START Source material
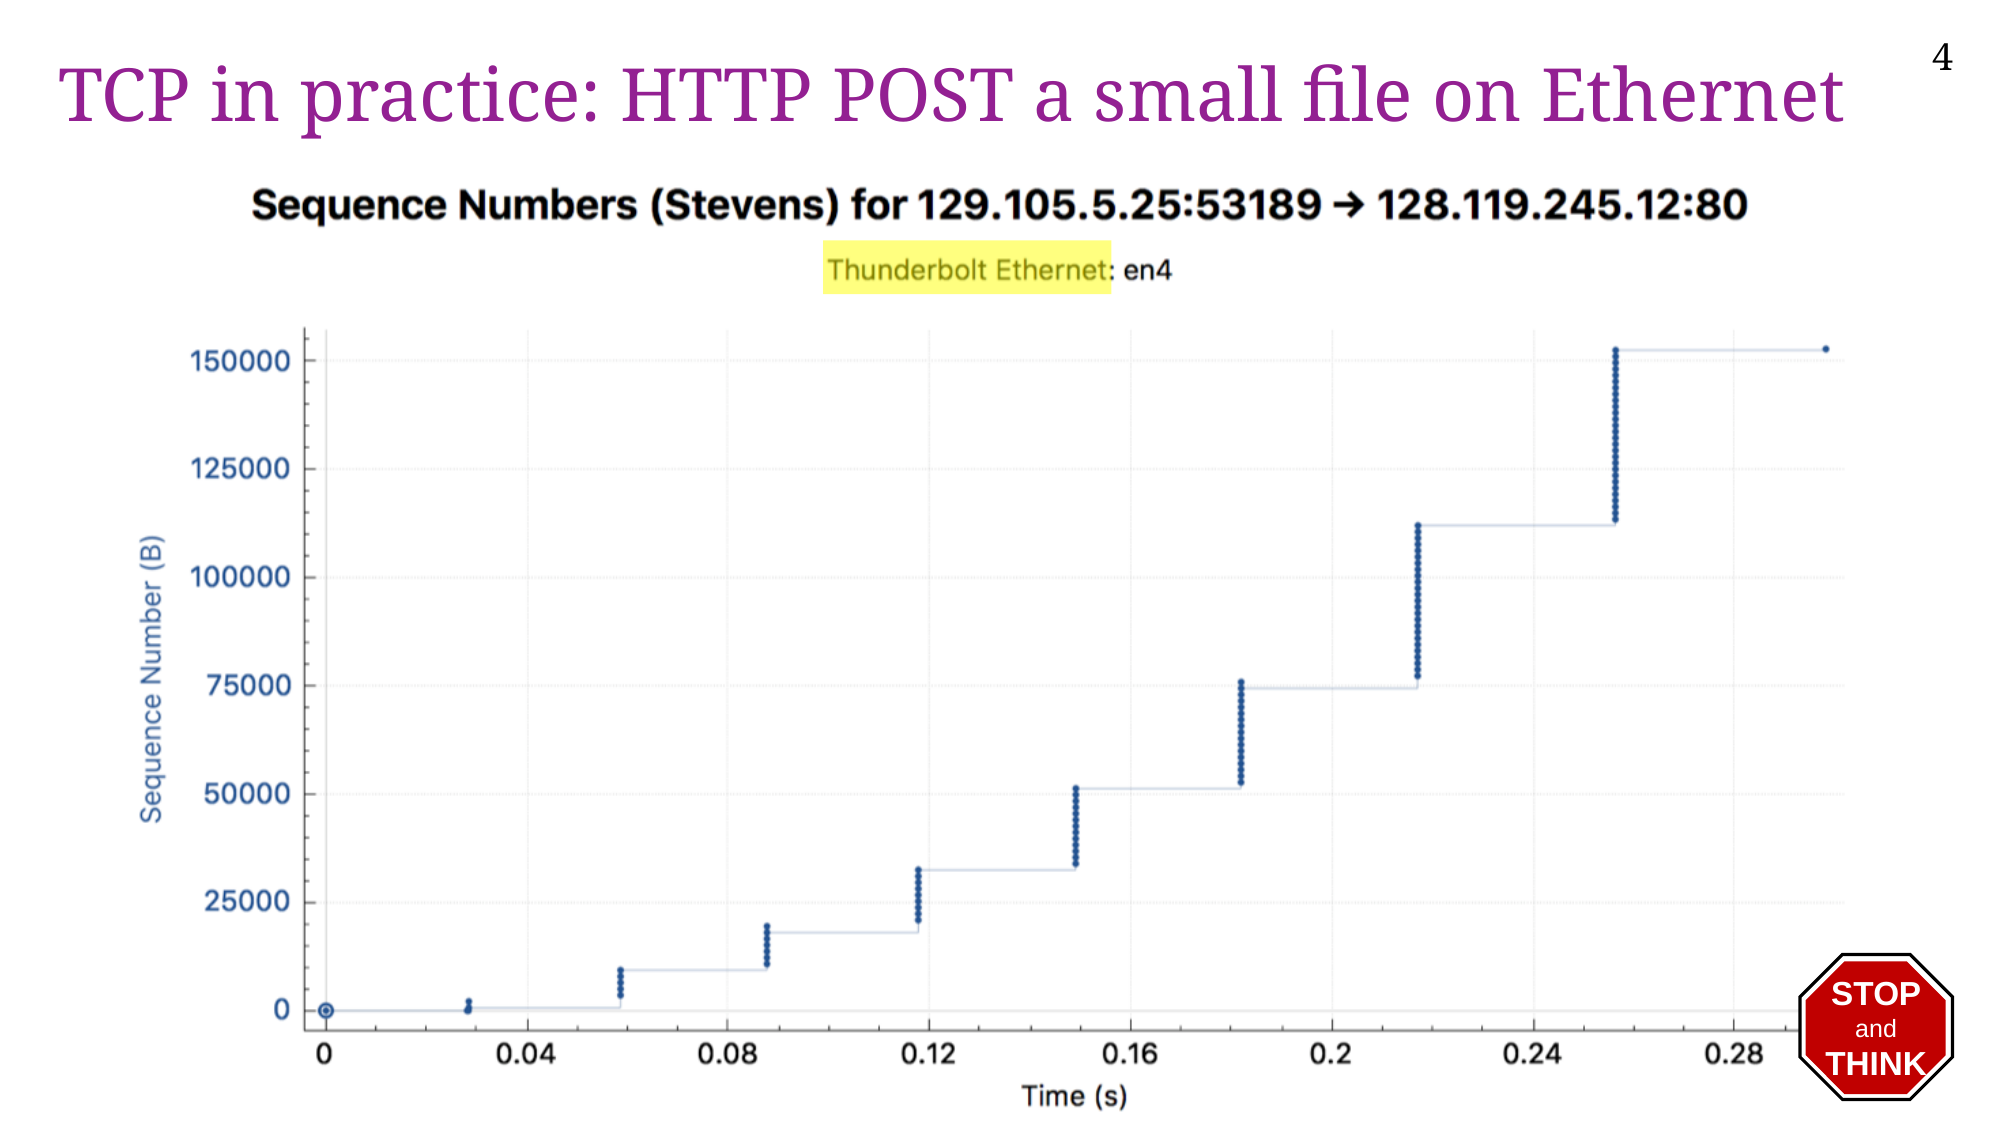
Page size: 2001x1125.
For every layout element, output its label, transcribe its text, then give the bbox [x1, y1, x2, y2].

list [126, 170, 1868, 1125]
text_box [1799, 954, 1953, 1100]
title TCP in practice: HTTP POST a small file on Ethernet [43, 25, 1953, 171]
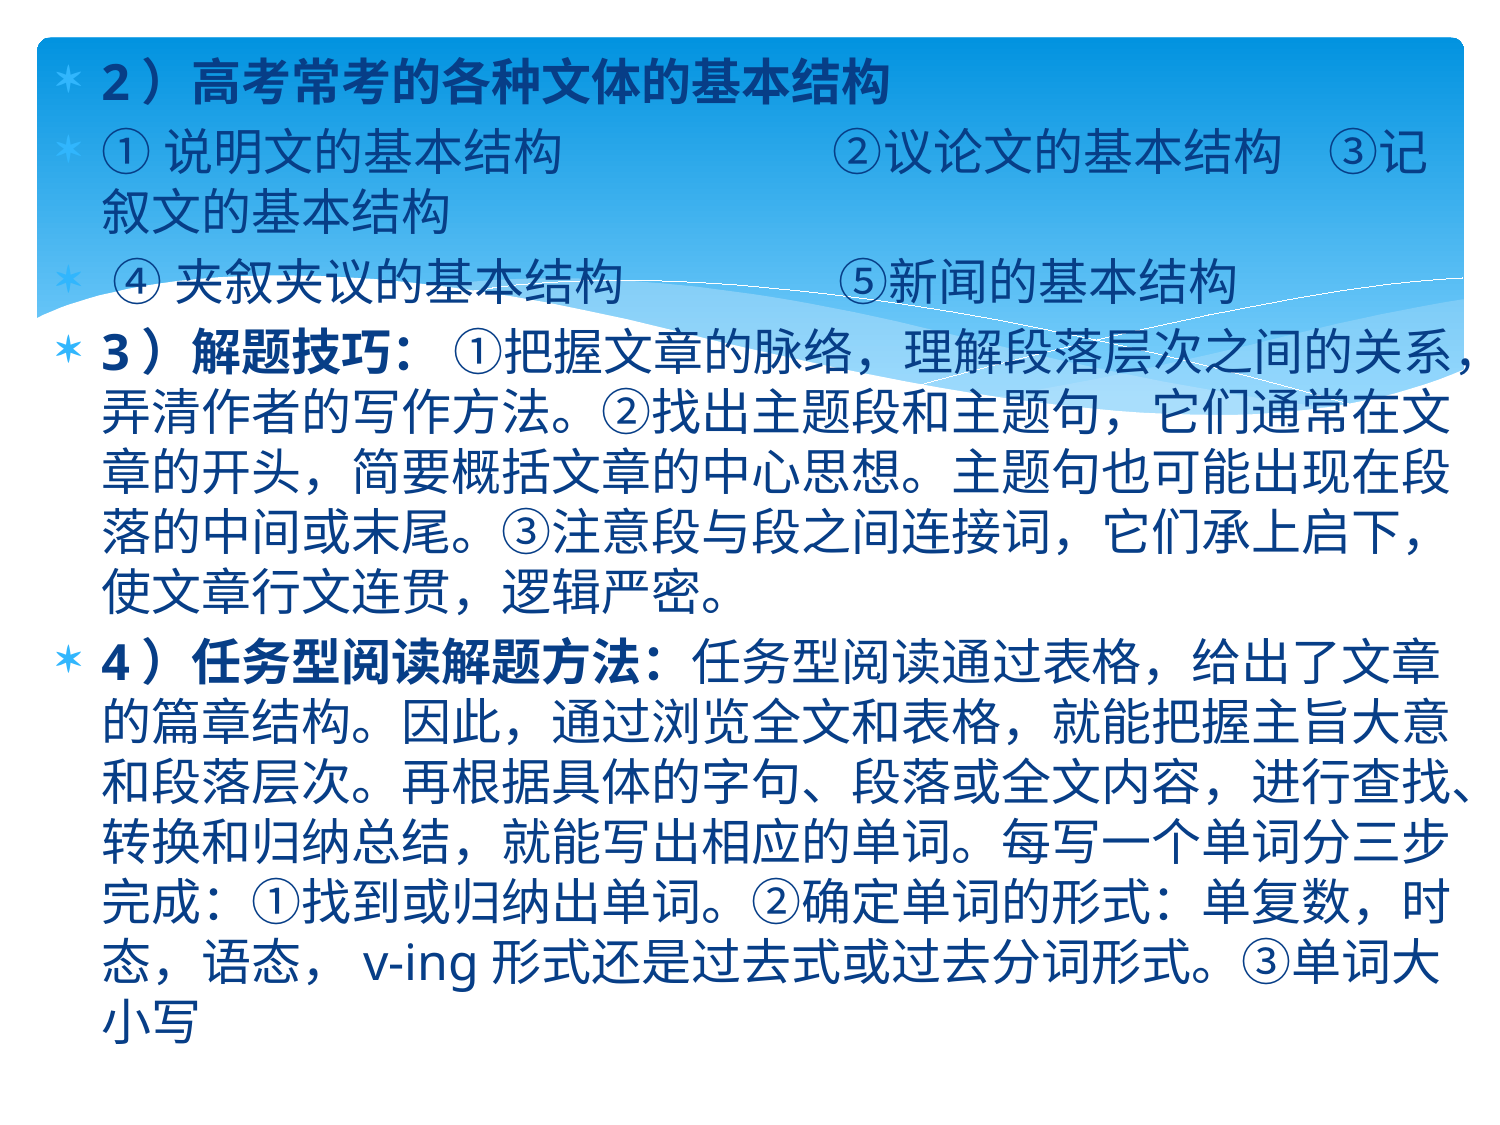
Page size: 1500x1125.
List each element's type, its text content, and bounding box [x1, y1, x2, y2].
END Source material
START Source material
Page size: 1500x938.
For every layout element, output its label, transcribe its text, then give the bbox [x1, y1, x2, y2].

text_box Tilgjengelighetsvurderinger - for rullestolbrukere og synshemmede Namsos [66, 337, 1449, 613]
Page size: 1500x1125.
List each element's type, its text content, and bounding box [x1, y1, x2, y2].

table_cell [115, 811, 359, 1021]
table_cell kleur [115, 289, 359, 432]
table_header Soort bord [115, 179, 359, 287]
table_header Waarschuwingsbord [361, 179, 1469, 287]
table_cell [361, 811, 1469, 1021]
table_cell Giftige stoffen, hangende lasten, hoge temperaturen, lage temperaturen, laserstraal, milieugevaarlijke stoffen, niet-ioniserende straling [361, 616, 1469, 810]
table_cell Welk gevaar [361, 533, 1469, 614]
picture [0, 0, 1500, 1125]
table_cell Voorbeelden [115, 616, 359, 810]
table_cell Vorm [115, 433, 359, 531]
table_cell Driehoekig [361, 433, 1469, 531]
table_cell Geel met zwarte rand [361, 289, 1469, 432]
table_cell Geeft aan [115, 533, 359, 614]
END Source material
Job: Could you return every line from the entries above in which the string "Page" occurs?

Answer space:
Page size: 2001x1125.
Page size: 1500x1125.
Page size: 1500x938.
Page size: 1500x1125.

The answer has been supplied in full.